**Work order**
Write out the lines below word for word, starting with the very first line and ending with the line that contains "đầu phủ trắng".

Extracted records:
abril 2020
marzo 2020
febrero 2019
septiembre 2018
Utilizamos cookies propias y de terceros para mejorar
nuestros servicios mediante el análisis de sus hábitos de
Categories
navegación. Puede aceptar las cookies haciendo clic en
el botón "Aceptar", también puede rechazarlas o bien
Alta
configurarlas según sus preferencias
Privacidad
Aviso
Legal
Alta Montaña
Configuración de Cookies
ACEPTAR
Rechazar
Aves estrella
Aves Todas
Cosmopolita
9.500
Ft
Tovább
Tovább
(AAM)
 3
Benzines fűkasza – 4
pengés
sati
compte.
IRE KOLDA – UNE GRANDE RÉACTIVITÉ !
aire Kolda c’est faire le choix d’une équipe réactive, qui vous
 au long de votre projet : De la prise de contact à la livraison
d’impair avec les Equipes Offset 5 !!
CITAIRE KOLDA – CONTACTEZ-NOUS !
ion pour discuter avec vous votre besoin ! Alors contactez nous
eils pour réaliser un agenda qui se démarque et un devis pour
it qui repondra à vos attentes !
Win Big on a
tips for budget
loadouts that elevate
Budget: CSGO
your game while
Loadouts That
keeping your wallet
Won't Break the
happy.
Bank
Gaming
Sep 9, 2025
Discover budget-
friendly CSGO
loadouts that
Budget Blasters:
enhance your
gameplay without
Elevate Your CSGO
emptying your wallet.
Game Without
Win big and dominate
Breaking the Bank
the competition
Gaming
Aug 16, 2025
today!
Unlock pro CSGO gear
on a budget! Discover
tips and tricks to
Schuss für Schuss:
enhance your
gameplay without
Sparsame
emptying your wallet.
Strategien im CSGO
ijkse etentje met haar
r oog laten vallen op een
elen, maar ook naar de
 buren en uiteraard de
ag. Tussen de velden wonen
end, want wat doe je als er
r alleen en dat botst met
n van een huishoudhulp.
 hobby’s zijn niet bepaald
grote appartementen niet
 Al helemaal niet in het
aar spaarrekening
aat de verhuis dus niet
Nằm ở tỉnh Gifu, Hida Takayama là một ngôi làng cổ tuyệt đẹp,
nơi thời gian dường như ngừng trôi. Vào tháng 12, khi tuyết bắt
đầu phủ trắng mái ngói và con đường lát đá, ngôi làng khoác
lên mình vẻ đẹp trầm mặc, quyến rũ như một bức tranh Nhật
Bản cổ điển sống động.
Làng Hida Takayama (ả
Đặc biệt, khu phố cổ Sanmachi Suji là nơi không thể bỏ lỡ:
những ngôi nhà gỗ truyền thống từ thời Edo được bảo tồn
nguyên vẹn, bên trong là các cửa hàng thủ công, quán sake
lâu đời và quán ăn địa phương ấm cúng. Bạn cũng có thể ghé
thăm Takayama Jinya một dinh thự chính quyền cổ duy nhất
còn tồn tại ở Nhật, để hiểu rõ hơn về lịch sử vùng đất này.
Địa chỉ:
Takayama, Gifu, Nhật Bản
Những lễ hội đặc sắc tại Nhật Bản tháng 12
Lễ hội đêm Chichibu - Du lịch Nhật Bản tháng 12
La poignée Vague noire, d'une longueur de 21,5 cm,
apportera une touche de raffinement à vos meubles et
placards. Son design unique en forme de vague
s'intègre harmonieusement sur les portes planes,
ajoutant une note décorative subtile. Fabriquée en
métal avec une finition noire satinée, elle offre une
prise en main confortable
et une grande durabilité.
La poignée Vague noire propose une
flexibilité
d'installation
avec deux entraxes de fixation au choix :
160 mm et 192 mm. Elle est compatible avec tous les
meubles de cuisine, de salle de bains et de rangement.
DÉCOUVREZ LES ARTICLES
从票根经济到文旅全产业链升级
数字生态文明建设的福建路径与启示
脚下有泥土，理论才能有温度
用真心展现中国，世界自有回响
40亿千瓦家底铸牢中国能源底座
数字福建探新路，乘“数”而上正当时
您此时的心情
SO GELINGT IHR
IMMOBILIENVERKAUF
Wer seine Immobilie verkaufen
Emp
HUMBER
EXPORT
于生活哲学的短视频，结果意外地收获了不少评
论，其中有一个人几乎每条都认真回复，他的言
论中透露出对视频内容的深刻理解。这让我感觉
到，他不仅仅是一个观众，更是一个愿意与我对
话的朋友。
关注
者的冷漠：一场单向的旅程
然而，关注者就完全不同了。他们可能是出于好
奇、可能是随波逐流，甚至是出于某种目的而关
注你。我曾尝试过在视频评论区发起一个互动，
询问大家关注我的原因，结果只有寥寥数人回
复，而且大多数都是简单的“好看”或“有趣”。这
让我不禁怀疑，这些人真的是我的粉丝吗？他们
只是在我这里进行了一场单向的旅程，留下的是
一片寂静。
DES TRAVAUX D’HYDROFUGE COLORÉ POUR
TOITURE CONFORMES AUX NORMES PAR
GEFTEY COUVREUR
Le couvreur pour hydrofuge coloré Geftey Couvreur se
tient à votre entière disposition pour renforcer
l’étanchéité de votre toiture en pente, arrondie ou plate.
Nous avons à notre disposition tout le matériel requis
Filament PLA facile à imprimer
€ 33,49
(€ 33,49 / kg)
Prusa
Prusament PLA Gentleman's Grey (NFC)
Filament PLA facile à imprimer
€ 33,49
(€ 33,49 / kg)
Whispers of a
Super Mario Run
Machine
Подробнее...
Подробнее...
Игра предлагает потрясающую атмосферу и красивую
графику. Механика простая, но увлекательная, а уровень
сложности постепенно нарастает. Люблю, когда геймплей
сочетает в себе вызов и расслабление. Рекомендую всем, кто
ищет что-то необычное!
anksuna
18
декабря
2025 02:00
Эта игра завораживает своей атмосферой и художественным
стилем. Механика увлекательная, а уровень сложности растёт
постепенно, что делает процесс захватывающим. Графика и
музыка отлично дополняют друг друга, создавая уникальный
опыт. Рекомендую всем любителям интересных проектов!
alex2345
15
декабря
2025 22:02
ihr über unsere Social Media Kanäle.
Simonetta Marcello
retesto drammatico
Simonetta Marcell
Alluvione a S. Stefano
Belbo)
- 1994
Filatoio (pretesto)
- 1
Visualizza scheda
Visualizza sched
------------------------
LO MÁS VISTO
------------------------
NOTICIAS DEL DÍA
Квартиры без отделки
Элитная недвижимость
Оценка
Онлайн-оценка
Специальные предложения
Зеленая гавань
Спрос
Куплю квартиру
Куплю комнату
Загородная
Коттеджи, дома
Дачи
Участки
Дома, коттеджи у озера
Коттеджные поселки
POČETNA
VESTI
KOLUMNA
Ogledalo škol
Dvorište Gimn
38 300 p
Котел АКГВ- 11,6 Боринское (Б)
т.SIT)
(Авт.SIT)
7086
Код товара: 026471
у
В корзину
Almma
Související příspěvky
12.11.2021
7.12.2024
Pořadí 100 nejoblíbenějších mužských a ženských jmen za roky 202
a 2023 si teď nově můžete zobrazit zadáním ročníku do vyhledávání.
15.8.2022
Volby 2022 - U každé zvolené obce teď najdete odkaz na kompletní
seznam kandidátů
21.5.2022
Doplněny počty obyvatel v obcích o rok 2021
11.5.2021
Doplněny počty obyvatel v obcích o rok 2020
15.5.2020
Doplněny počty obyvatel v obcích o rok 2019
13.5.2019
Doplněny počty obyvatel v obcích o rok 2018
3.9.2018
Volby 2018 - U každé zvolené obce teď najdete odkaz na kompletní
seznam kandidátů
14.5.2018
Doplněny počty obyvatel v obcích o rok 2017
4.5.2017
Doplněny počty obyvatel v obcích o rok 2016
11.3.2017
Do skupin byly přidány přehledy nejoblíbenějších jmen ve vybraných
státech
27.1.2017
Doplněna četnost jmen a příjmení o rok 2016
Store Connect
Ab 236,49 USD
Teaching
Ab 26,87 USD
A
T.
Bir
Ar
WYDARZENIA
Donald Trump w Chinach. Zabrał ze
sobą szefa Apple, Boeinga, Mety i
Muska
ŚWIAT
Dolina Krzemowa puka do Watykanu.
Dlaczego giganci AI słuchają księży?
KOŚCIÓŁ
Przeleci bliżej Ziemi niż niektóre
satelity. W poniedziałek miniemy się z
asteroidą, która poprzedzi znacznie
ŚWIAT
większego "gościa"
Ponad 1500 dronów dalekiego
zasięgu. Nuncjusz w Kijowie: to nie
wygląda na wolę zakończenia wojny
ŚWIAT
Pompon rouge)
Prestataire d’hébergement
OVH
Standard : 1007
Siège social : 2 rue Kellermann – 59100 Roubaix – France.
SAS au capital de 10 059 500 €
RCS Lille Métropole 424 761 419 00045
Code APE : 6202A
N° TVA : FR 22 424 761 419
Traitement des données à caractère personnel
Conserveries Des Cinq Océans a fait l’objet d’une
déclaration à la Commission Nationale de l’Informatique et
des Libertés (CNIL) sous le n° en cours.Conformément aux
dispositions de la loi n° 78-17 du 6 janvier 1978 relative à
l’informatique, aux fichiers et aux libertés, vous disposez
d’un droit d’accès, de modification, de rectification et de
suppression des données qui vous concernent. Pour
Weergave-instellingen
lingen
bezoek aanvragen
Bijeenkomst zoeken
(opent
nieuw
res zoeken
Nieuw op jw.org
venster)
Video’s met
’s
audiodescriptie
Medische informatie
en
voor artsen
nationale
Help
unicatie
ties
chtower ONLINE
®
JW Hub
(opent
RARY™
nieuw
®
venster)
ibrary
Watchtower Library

**Exercise output**
abril 2020
marzo 2020
febrero 2019
septiembre 2018
Utilizamos cookies propias y de terceros para mejorar
nuestros servicios mediante el análisis de sus hábitos de
Categories
navegación. Puede aceptar las cookies haciendo clic en
el botón "Aceptar", también puede rechazarlas o bien
Alta
configurarlas según sus preferencias
Privacidad
Aviso
Legal
Alta Montaña
Configuración de Cookies
ACEPTAR
Rechazar
Aves estrella
Aves Todas
Cosmopolita
9.500
Ft
Tovább
Tovább
(AAM)
 3
Benzines fűkasza – 4
pengés
sati
compte.
IRE KOLDA – UNE GRANDE RÉACTIVITÉ !
aire Kolda c’est faire le choix d’une équipe réactive, qui vous
 au long de votre projet : De la prise de contact à la livraison
d’impair avec les Equipes Offset 5 !!
CITAIRE KOLDA – CONTACTEZ-NOUS !
ion pour discuter avec vous votre besoin ! Alors contactez nous
eils pour réaliser un agenda qui se démarque et un devis pour
it qui repondra à vos attentes !
Win Big on a
tips for budget
loadouts that elevate
Budget: CSGO
your game while
Loadouts That
keeping your wallet
Won't Break the
happy.
Bank
Gaming
Sep 9, 2025
Discover budget-
friendly CSGO
loadouts that
Budget Blasters:
enhance your
gameplay without
Elevate Your CSGO
emptying your wallet.
Game Without
Win big and dominate
Breaking the Bank
the competition
Gaming
Aug 16, 2025
today!
Unlock pro CSGO gear
on a budget! Discover
tips and tricks to
Schuss für Schuss:
enhance your
gameplay without
Sparsame
emptying your wallet.
Strategien im CSGO
ijkse etentje met haar
r oog laten vallen op een
elen, maar ook naar de
 buren en uiteraard de
ag. Tussen de velden wonen
end, want wat doe je als er
r alleen en dat botst met
n van een huishoudhulp.
 hobby’s zijn niet bepaald
grote appartementen niet
 Al helemaal niet in het
aar spaarrekening
aat de verhuis dus niet
Nằm ở tỉnh Gifu, Hida Takayama là một ngôi làng cổ tuyệt đẹp,
nơi thời gian dường như ngừng trôi. Vào tháng 12, khi tuyết bắt
đầu phủ trắng mái ngói và con đường lát đá, ngôi làng khoác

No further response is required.